I was pondering this during much of December 2015 observing people (myself included) at what are supposed to be relaxed gatherings spending quality time with those they love / like, yet every now and then they are on their smartphones either checking messages or snapping videos / photos instead of being "in the moment".
Observing this and looking at the popular apps, I couldn't help but notice how few of these apps were really "essential" (despite being labelled essential in various App stores) to day to day living.
Would something tragic happen if I didn't read an e-mail on my smartphone as soon as I received it?
Do I really need to respond to that instant messaging message immediately, is it that urgent?
Even phone calls, do you have to answer every phone call irrespective what you're busy with, is it a matter of life and death?
Can that tweet or Facebook update wait?
Asking these and many more questions has led me to believe that we (most of us) have let the technology dictate to us what to do instead of it enhancing our lives.

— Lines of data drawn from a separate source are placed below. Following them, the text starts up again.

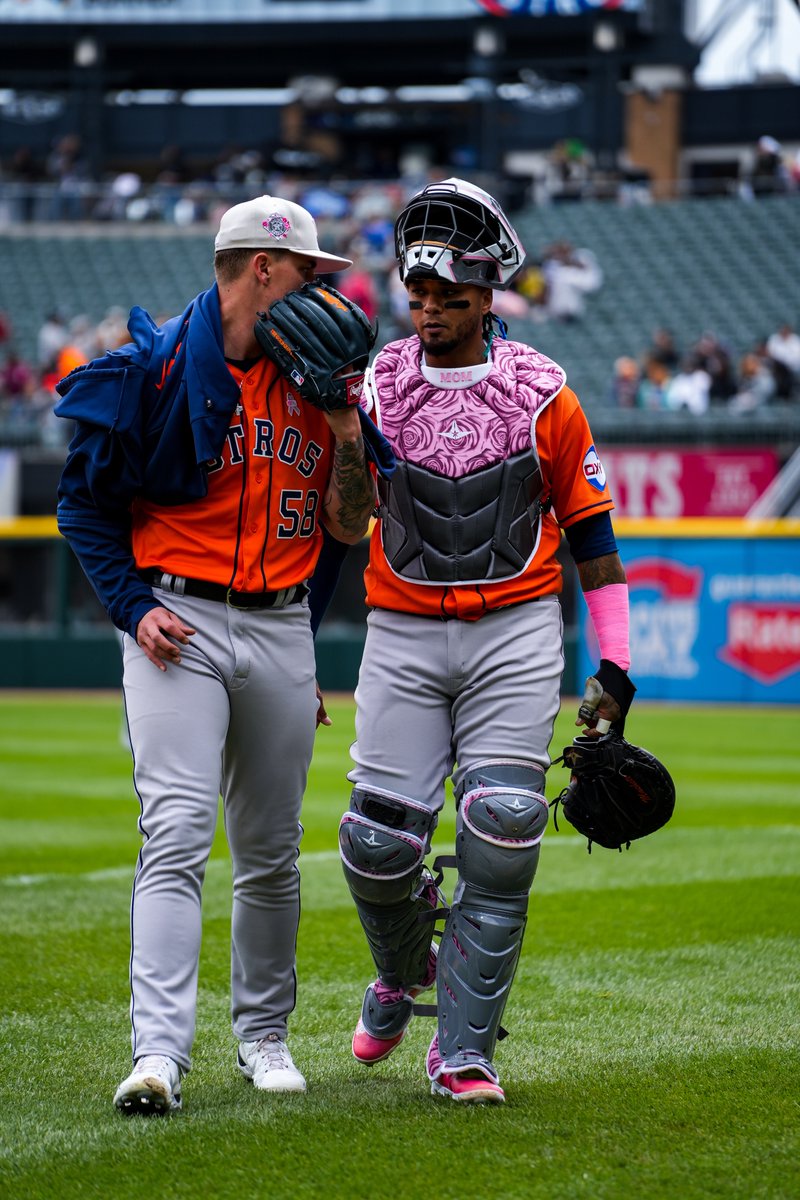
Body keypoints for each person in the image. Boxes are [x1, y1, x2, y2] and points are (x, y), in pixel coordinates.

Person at [55, 194, 385, 1116]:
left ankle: (264, 1036)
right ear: (262, 270)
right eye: (312, 276)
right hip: (178, 621)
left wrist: (349, 426)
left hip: (280, 626)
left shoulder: (323, 387)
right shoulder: (155, 369)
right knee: (176, 834)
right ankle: (158, 1052)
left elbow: (351, 528)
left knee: (272, 852)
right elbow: (82, 504)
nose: (326, 295)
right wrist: (130, 607)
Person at [330, 178, 634, 1105]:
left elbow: (595, 542)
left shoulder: (546, 392)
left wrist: (615, 668)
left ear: (488, 290)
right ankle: (401, 972)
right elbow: (345, 522)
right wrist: (344, 430)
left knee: (503, 830)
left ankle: (462, 1053)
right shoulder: (372, 386)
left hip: (515, 629)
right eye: (418, 295)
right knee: (377, 846)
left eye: (449, 296)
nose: (429, 311)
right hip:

As such, I'm went on an experiment (which has now become part of my life), a tweak of the low information diet as suggested by Tim Ferris in the Four Hour Work Week to see if whether my life will improve or suffer as a result of not necessarily using less technology but rather looking at how it can improve my life, how it can serve me and not make a slave of me.
After all, African culture is mostly about Ubuntu and people centric.
So, below are the 6 steps I think you should start doing to be more productive and rid yourself of smartphone addiction (it's a psychological condition, apparently).
1. Monitor Your Smartphone & Data Usage
One of the quickest ways (if you pay for your own cellphone usage) is to monitor your voice and data usage on your smartphone.
This is one of the quickest ways to wean you off your smartphone and apps addiction. The logic being that once you are aware which of your apps are eating the most of your data allocation then the likely you'll find ways of using them less.
Most smartphones (Android & iOS) come with built-in data monitoring but there's a plethora of apps on App stores that can help you monitor and manage your smartphone data usage.
2. Plan Your Time
More often than not, one checks social media and other seemingly frivolous apps during a time when you have nothing planned.
When you're bored and have nothing planned, social media, news and e-mails are a "rabbit hole" that can keep you engaged for hours on end eventually evenn likely making you miss doing important tasks.
To avoid this, plan your time and stick to the plan.
3. Turn Off App Notifications
App notifications are habit forming. Every time your phone beeps or the light flickers you immediately pick it up irrespective of the app the notification is coming from. As such, one of the best things you can do is to switch off app notifications for non-essential apps.
Do smartphones serve us or are we slaves to them? Tweet
At first, like any addiction, there'll be withdrawal symptoms. You will find yourself checking your apps periodically despite there being no notifications thanks to the habit forming nature of app notifications. You just have to be disciplined and wean yourself off that and only check apps during times you have scheduled for social media or any specific apps.
4. Avoid Reading E-mails In The Mornings
E-mail, like instant messaging apps and social media is like a rabbit hole. You first send an e-mail, then a conversation ensues which likely distracts your focus from real work.
E-mail will literally punch you in the face. Everyone is URGENT, everyone wants a response NOW but truth is you won't get any real work done if all you're doing is writing and responding to e-mails. So, park E-mail to a later time in the day and use the time when you are energized and optimally focused do to real work.
5. Go Offline Periodically
The frequency of when you go offline is not important, the important part is to pick a regular time and go offline, completely.
Apart from helping with app and smartphone addiction, going offline periodically after a while helps with anxiety related to not being on your smartphone. Soon enough you realize the world didn't end because you weren't on social media.
6. Minimize News
There is always news. News never end. Worse, once you read something it likely influences your mood and you're likely going to share it which in turn starts a conversation which takes up time which you never planned to waste ;-).
You CAN live without news. Or if you can't, minimize your consumption of news. Pick one or two sources and only check them at dedicated times.